Sunday, August 15, 2010

Job, jobs, jobs.

After listening to Sunday morning talking heads, I heard little deviation from the script. Key words were small business, regulation and tax cuts. Nobody seemed to have any specific facts or examples. Just shallow spin.
I cannot resist commenting on the Barbie and Ken clones travel network to network who travel talk show to talk show with the same recording. Someone rewinds them and send them on with a new blouse or new tie.
My own experience says we have a new economic model, or to say it different, we are in a reset economy and the "noise" of old economic models aren't valid.
Since the 1980, we have two economic models emerge. They are the service jobs and Dot.com jobs. Neither of which added value to something tangible.
In April of this year Joan and I were attending a sales convention at Rochester Minnesota. When we arrived at our Hotel we were greeted by a two valets, one to park our car, the other to take our bags. Another valet was needed because the first did not know how to drive my 2010 Prius. We now have three non productive workers employed doing nothing of value.
Now reset the economy! Reduce the amount of valet types needed at this hotel. Where do these people find jobs? Their skill sets are obviously limited.
Recently on the online Wall Street Journal there was two front page articles, one about the increasing joblessness, the other about the inability to find skilled workers to hire. The Wall Street Journal could have reconciled these two stories into useful information but they too lack skill sets to do any meaningful analysis.
When there is a reset economy, there is worker displacement. This is very common in a dot.com industry where boom and bust is spaced by months not decades. Upon bust (bankruptcy) workers are displaced. If the only job they can find is one hundred miles away from their present residence they could have a problem. This would be compounded by having a home that loses its value. In this case we have a displaced worker must not only move their family for a new job, they may have to abandon a home. In this case the displaced worker has marketable skills but moving is a major endeavor. What is the solution?

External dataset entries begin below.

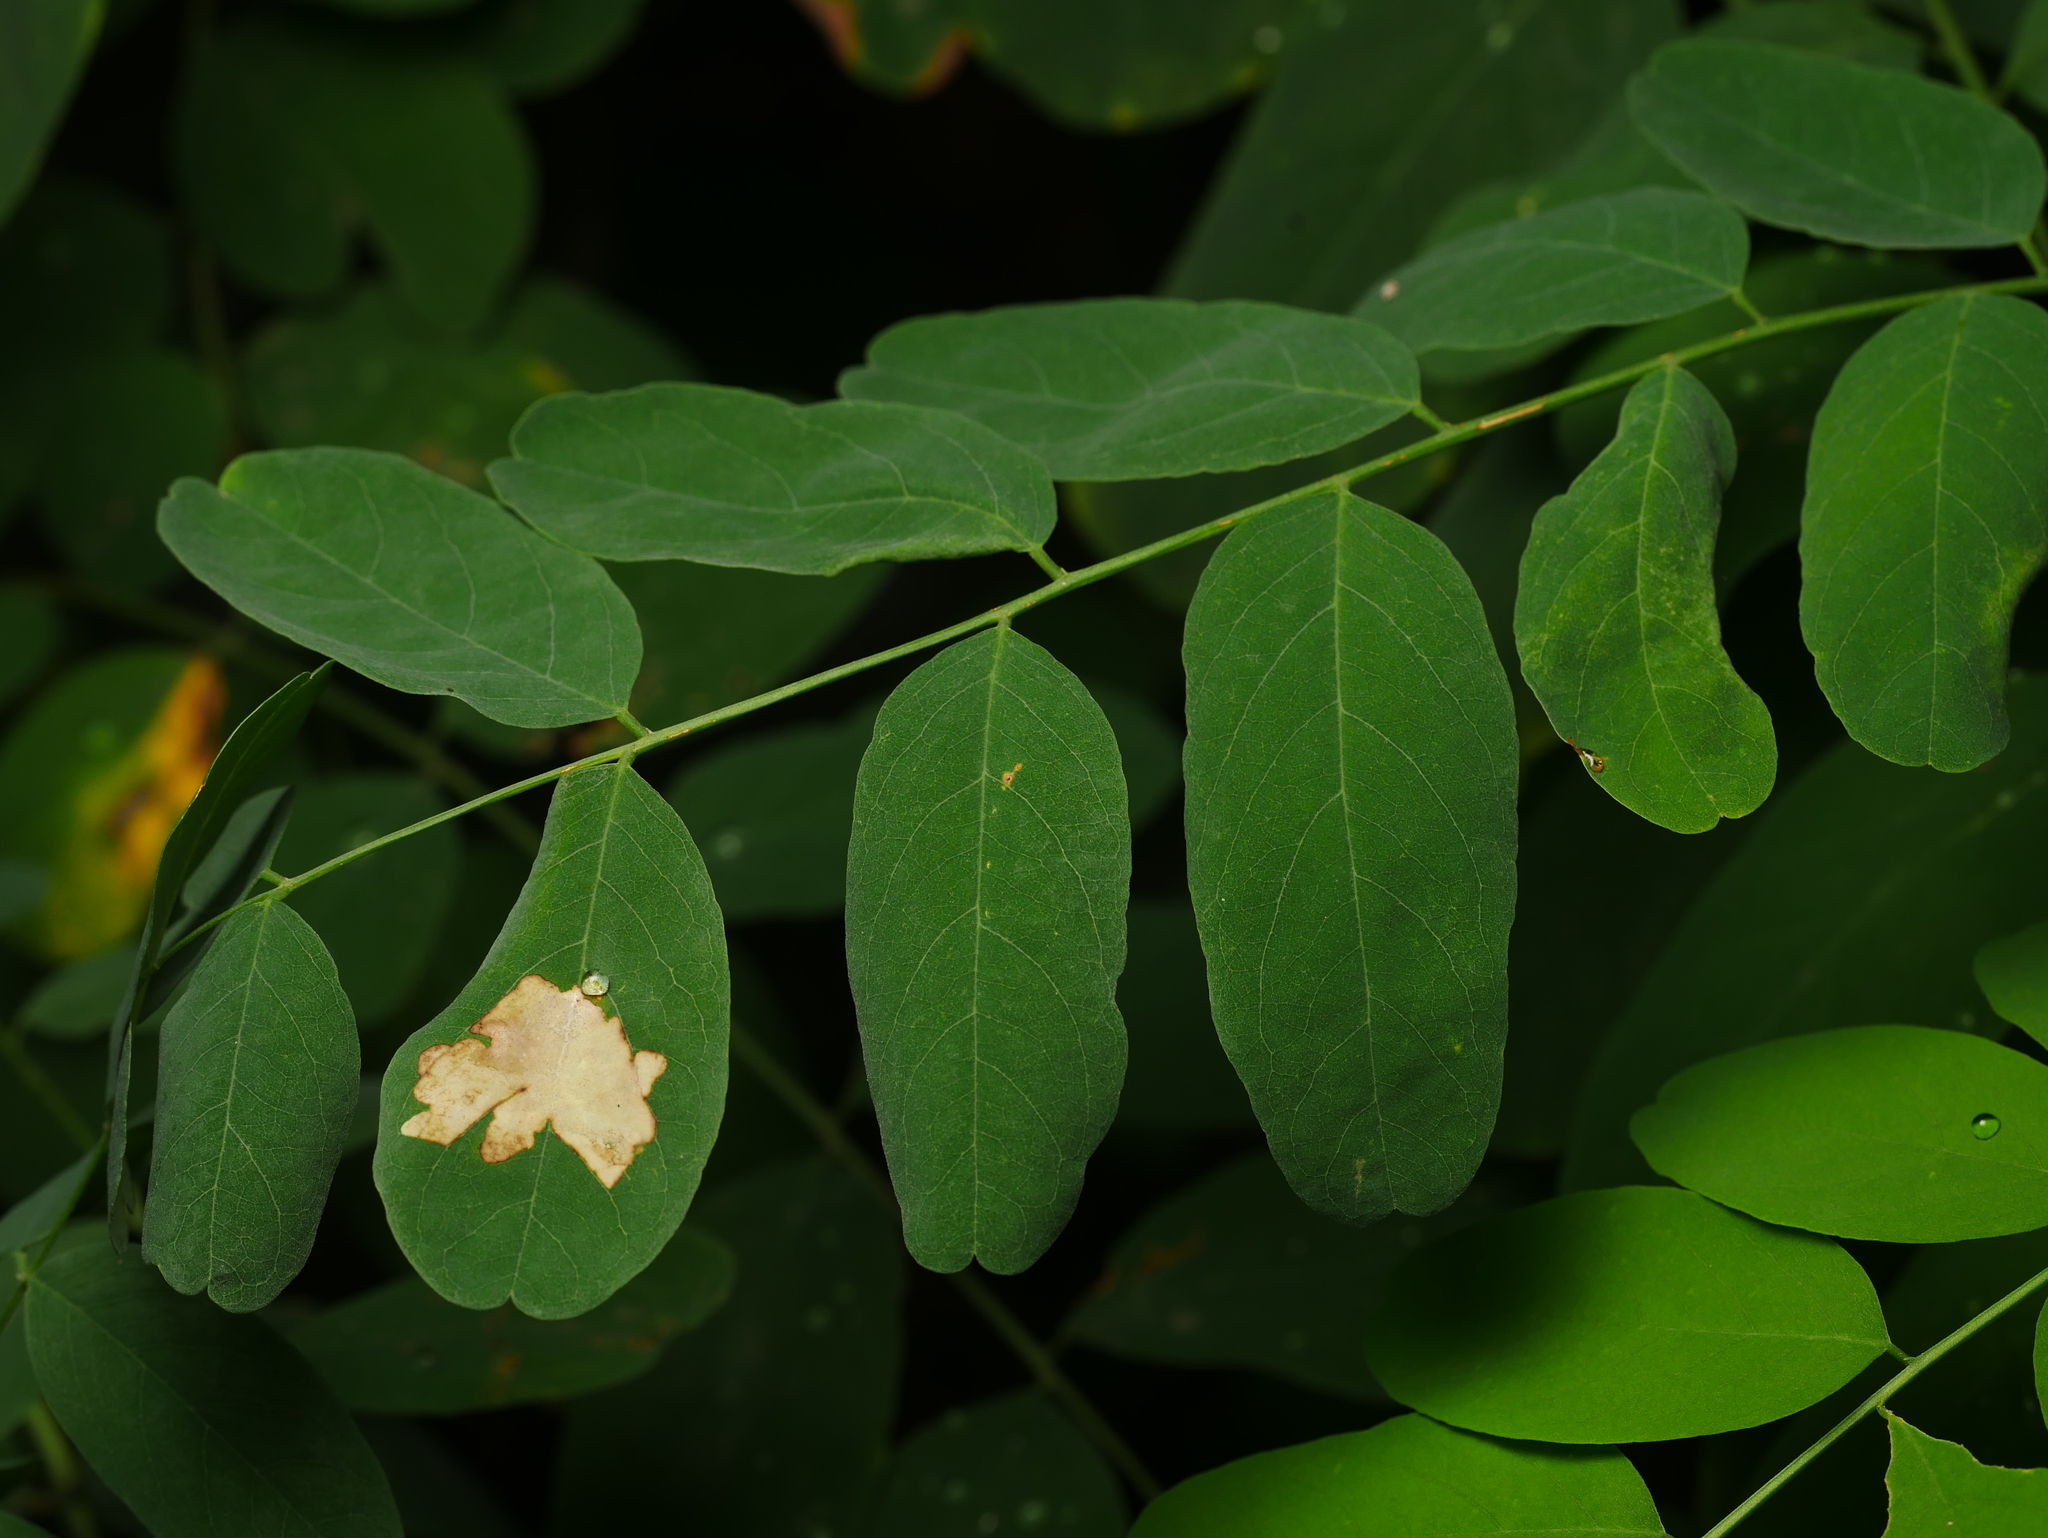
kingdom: Plantae
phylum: Tracheophyta
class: Magnoliopsida
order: Fabales
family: Fabaceae
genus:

Economic theory says labor is mobile. In fact government policy of promoting home ownership and its tax structure has promoted immobility. Eventually labor will move toward jobs by the young new workers.
But these young workers must have skill sets that are needed. The problem with the job market suffering on lack of skills and immobility will not be solved immediately. There are three solutions; attrition, education and retraining, and mobility. I don't believe these job issues have been fully addressed. We need good short term solutions. And we must realize that many low skill service jobs are gone forever.